QUOTED TEXT =>

During the second quarter of fiscal 2006, the Company considered it more likely than not that it would be able to realize the future income tax asset acquired in the business combination with Nxtwave Communications Inc. (“Nxtwave”). The future income tax asset was previously not recognized as an identifiable asset. Accordingly, the Company reduced the $4.7 million goodwill acquired in the above-mentioned business combination to zero reflecting the realization of the tax benefit on Nxtwave’s pre-acquisition losses.

During the third quarter of fiscal 2006, the Company considered it more likely than not that it would be able to realize the future income tax asset acquired in the business combination with ArtX, Inc. (“ArtX”). The future income tax asset was previously not recognized as an identifiable asset. Accordingly, the Company reduced the amount of goodwill acquired in the above-mentioned business combination by $1.1 million reflecting the realization of the tax benefit on ArtX’s pre-acquisition losses.

16 of 30


ATI TECHNOLOGIES INC.
NOTES TO CONSOLIDATED FINANCIAL STATEMENTS
May 31, 2006
(Unaudited)

5.    CREDIT FACILITIES

The Company maintains committed operating and overdraft credit facilities aggregating $21.0 million with a single financial institution. There are no borrowings outstanding under these facilities.

6.    LONG-TERM DEBT

(Thousands of US dollars)

[Data excerpts]
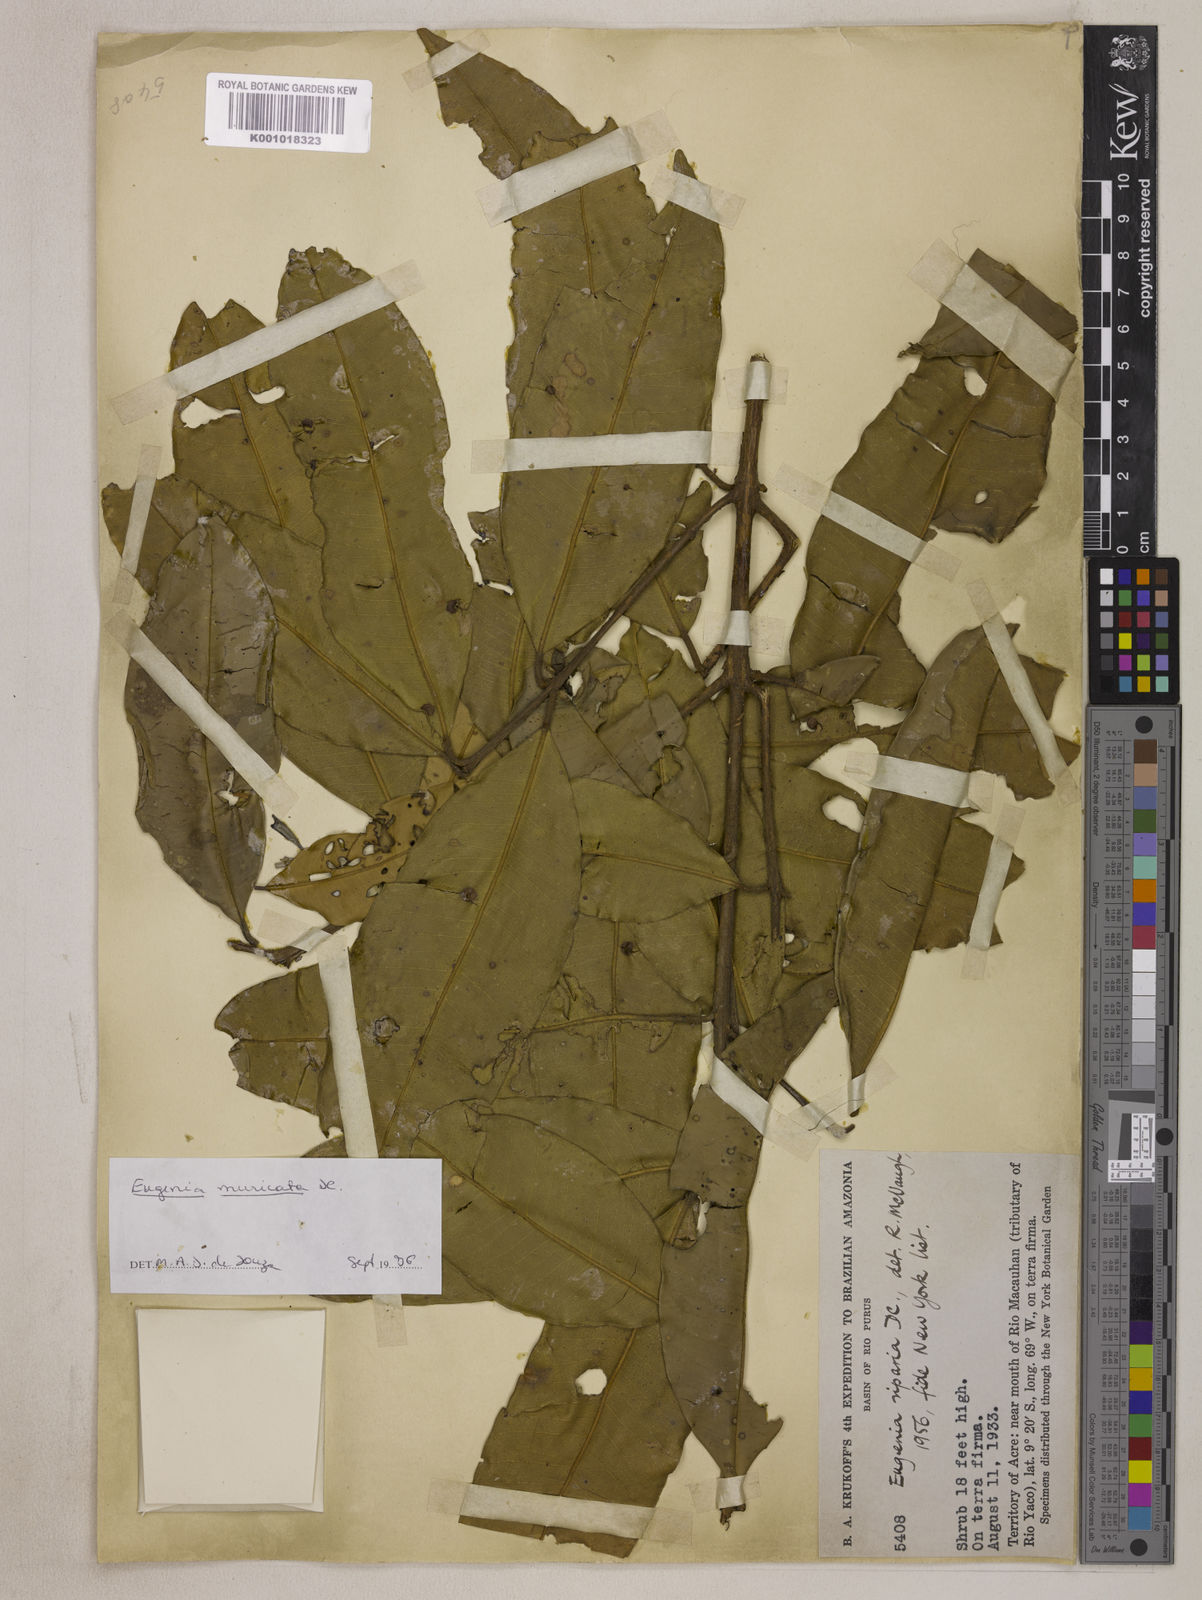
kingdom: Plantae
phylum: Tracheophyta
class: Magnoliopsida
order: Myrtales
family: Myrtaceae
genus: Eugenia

* * *

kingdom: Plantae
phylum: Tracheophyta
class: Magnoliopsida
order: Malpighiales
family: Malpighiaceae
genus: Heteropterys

SHORT PROBLEM 1 =>
Repeat the part of the financial notes from "During the third" to "ATI TECHNOLOGIES INC.", word for word.
SHORT PROBLEM 2 =>
Continue the financial notes from the point where they stop.

EXERCISE ANSWER 1 =>
During the third quarter of fiscal 2006, the Company considered it more likely than not that it would be able to realize the future income tax asset acquired in the business combination with ArtX, Inc. (“ArtX”). The future income tax asset was previously not recognized as an identifiable asset. Accordingly, the Company reduced the amount of goodwill acquired in the above-mentioned business combination by $1.1 million reflecting the realization of the tax benefit on ArtX’s pre-acquisition losses.

16 of 30


ATI TECHNOLOGIES INC.

EXERCISE ANSWER 2 =>
Interest
rate
May 31
2006
August 31
2005

Obligation under capital lease (i)  6.31% $19,854   $19,077  
Mortgage payable (ii)  6.96% 12,055   11,885  
Long-term notes payable (iii)   0.69% 1,164   --  

        33,073   30,962  
Less : Current portion       2,450   1,852  

Long-term portion       $30,623   $29,110  

(i)   Obligation under capital lease

  The Company’s obligation under capital lease represents the lease on a building facility occupied by the Company in Markham, Ontario. The capital lease is denominated in Canadian dollars. As at May 31, 2006, the remaining amount outstanding on the capital lease was $19.9 million (Cdn. $ 21.9 million).

(ii)   Mortgage payable

  On September 10, 2002, Commerce Valley Realty Holding Inc. (“CVRH”), a joint venture in which the Company has a 50 per cent ownership interest, entered into a mortgage agreement with a lender to finance a building facility occupied by the Company. The Company’s proportionate share of the mortgage as at May 31, 2006 amounted to $12.1 million (Cdn. $13.3 million). The mortgage has a repayment term of 12 years and is denominated in Canadian dollars.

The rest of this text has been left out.